Rose heard Mary move into the parlor—there was the creak of the floorboards settling under her formidable weight, there were the pings as she ran her rag over the keys of the grand piano. Rose jumped out of bed, wriggling into her pants, pulling a second jumper over her first. She arranged the flat pillows in the center of the bed, pulled the sheet over them, and made a halfhearted attempt to plump them up. It looked more like a lumpy raincoat than the shape of a girl, but Rose couldn’t afford to waste time. Down the rambling Victorian hall, she passed the lavatory, and Mr. and Mrs. Cohen’s bedroom, Mrs. Cohen’s brown-hued sitting room. (“England is done up in browns,” she had written to Mutti when she first arrived, and was she ever proud of the observation. “It makes me appreciate the colors of your pretty scarf all the more. The birds on it keep me company.”) At the far end, opposite the square window that looked over the garden that had seen better days, Rose pushed open a wooden door without a handle, slipped into the darkness of a tight corridor.
Two baby steps forward, one hand on the dirty brick wall guiding her, reading the mortar like braille. It was cooler in here, the air dank. The steps plunged down. Rose closed her eyes, taking a deep breath and coaxing herself to get moving, faster, faster! She knew the servants’ staircase well. Mary had been the one to show it to her, saying, “I go up the front stairs, and so do you.” But three months ago, after the war began and the char had been dismissed and the cook and gardener too, Rose began to think of the stairs as her own. In this cloistered darkness, everything dropped away: England and Austria, the perplexed looks and sighs of Mrs. Cohen, the letters she received from her parents, and the clamoring silence that took the place of those letters since the war began. Here, as she sank into darkness, the pain in her chest that was her most constant companion—it gave her life contour, even as she tried to ignore it—eased a little. She could be anywhere and everywhere at the same time.
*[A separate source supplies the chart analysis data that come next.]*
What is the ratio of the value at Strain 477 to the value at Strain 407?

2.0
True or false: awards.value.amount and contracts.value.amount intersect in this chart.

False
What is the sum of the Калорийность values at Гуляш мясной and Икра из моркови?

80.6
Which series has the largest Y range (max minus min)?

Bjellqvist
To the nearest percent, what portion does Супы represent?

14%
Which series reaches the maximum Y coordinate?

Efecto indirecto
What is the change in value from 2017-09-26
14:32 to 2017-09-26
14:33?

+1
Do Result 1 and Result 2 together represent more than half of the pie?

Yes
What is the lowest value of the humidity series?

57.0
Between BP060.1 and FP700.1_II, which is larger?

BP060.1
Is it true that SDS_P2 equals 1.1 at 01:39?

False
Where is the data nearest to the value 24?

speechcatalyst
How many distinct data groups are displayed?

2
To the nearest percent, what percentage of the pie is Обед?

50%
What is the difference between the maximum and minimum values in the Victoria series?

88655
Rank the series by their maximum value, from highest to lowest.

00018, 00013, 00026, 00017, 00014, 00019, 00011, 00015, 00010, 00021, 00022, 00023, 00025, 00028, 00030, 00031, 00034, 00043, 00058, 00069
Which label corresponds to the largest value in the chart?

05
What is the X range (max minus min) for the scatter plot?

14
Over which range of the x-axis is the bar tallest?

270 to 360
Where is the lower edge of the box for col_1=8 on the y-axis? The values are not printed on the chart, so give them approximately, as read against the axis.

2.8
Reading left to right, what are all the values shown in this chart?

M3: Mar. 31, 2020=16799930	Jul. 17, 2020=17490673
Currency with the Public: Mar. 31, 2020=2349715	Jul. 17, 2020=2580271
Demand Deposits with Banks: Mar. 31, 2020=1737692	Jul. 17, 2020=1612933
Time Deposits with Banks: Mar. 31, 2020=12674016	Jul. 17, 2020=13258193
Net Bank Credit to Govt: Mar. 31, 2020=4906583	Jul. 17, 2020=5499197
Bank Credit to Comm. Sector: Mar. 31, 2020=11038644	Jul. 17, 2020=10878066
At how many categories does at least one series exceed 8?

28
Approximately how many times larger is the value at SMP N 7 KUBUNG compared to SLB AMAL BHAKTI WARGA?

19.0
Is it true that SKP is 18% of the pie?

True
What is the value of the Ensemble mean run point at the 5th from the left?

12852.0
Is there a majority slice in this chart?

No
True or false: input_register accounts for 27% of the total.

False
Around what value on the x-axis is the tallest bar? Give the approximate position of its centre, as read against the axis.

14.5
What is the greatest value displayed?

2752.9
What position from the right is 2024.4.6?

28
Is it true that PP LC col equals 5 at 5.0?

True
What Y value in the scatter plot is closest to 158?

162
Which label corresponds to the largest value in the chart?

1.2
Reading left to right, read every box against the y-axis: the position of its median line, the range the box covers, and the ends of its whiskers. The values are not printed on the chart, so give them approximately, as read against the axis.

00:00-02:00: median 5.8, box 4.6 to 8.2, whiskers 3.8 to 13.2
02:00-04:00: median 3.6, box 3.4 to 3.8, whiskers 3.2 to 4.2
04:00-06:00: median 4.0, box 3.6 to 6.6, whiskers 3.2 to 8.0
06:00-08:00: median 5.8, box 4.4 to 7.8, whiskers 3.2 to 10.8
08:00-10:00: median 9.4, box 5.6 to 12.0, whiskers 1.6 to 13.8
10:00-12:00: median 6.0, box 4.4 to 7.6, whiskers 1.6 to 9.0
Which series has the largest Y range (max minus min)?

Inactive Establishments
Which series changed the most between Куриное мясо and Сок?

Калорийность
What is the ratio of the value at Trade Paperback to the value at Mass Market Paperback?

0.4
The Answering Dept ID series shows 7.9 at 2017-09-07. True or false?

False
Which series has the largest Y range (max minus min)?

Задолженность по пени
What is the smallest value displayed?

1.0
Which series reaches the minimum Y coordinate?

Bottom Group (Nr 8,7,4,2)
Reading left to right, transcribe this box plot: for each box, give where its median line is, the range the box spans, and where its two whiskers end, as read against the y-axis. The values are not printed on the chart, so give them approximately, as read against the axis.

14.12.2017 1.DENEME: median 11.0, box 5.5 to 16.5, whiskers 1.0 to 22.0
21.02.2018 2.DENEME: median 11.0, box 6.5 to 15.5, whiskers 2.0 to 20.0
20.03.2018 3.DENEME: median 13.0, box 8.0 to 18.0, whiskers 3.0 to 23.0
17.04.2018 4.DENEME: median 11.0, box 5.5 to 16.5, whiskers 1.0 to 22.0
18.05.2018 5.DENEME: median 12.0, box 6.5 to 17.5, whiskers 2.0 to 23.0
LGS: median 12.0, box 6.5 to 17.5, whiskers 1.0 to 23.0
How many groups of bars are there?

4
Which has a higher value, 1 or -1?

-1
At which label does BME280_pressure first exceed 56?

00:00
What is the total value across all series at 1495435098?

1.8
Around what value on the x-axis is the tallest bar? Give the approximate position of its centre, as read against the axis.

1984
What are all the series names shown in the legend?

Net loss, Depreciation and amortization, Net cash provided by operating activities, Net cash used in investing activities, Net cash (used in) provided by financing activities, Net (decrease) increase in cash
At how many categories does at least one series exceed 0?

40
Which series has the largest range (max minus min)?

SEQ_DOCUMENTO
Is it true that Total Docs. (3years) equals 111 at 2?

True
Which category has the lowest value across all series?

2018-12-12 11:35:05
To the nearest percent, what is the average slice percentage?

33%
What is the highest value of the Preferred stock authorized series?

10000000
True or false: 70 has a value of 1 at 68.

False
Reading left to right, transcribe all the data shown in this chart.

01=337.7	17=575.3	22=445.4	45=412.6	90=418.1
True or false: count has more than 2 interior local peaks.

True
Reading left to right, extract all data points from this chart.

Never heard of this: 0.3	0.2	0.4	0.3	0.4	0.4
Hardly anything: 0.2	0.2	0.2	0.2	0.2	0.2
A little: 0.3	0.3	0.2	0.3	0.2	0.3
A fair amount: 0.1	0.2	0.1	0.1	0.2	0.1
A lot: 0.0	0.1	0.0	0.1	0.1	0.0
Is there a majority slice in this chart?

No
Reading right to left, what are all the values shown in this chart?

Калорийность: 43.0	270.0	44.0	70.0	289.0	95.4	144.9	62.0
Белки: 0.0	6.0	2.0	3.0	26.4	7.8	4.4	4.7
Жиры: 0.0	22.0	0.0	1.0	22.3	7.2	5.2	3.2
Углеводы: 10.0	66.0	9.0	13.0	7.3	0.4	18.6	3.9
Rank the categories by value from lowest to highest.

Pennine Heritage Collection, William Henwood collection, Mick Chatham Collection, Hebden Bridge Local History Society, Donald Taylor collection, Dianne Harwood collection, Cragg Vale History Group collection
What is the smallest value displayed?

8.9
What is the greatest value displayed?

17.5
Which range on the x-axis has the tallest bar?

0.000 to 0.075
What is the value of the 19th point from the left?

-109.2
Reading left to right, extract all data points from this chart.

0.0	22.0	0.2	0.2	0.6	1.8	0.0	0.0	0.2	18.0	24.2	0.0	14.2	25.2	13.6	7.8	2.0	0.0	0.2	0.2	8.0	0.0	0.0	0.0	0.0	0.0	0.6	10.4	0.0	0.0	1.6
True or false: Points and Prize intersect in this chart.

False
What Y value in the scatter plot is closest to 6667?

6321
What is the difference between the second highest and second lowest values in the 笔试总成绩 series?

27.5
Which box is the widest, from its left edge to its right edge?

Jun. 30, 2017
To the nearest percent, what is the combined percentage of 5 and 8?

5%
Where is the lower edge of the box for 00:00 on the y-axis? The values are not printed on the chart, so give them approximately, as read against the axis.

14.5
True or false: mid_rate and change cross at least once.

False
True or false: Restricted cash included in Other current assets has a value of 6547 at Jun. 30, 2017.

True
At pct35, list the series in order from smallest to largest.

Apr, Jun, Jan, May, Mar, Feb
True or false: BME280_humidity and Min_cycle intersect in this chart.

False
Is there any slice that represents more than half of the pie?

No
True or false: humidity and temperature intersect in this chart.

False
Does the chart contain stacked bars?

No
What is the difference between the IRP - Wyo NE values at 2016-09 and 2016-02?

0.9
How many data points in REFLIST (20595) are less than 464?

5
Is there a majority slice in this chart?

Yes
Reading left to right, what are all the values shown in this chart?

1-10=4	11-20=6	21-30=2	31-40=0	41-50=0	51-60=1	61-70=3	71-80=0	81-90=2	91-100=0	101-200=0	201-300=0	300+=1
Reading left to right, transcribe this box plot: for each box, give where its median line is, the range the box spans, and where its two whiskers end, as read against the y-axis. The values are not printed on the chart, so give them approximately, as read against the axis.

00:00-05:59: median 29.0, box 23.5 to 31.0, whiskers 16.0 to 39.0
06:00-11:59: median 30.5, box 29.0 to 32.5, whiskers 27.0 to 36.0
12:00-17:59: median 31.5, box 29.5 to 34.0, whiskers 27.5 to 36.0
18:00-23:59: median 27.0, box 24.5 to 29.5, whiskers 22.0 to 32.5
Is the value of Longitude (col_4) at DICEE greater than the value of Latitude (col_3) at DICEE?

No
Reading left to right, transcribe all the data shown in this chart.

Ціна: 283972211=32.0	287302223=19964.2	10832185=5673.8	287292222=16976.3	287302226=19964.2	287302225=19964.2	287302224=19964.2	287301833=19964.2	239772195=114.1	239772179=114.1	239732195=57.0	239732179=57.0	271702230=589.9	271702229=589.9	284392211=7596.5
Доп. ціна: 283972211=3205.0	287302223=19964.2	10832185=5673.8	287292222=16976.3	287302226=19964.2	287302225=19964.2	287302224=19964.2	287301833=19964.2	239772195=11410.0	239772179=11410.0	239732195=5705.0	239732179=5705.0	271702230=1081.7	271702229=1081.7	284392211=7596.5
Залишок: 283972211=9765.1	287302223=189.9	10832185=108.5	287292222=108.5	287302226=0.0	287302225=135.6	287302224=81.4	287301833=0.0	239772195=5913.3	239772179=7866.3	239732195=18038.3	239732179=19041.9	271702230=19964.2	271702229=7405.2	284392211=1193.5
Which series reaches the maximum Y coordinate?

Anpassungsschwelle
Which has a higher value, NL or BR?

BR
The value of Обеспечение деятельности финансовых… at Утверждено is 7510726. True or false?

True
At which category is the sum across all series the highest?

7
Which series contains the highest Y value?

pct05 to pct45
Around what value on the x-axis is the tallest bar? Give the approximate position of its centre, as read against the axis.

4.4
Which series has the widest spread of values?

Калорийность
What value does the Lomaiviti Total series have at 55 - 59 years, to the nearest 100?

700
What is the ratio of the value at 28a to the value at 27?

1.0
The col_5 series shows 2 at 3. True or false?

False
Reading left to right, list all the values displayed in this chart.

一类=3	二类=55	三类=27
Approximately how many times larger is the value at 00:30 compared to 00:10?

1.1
Rose made her way down, her hands scraping against the crumbling wall, skipping the creaky seventh step, knowing to step to the right on the thirteenth to avoid a loose board. At the foot of the stairs, the door leading to the cellar had been propped open, and Rose stooped down to remove the wad of newspaper that she had placed here the day before—she could be a planner, when she needed to be.
She was breathing heavily when she emerged from the cellar to the quiet street, the pavement shiny damp. The sun looked small and discarded, an orangy scrap low on the horizon. But Rose eagerly took it all in. She yanked at a lowlying branch on the giant horse chestnut tree on the corner, making the blossoms dance and shiver, a rain of petals on her skin. She passed the Harveys’ house, their Austin Six on blocks in the front yard. A few houses down was the Convoys’, whose wrought-iron gate had been largely dismantled, only the far two posts remaining, the rest of the metal given over for the war effort. There on the corner Rose spotted the T of Margaret’s back, her shoulders slouching in her dark wool coat, her single fair braid running down her back like a beacon on this gray day.
Rose hurried to her, skipping. “Hallo!” she cried out, expelling the word like a breath.
“Hello.” Margaret turned, far more subdued. Her small blue eyes scanned Rose’s face. “You’re dirty. Look at your hands!”
Rose tried to wipe her palms on her friend’s jumper, but Margaret squealed and pulled back. “I’m early. It was easy.” Rose did a little jig for Margaret, her arms flailing about, compelled to entertain. Around Margaret, her body had a mind of its own. Back at the Cohens’, she would recall her dancing and cringe.
“You’re hopeless,” Margaret said, but she said it companionably, agreeably. “Come along.” Rose was happy to fall in line as Margaret took the lead.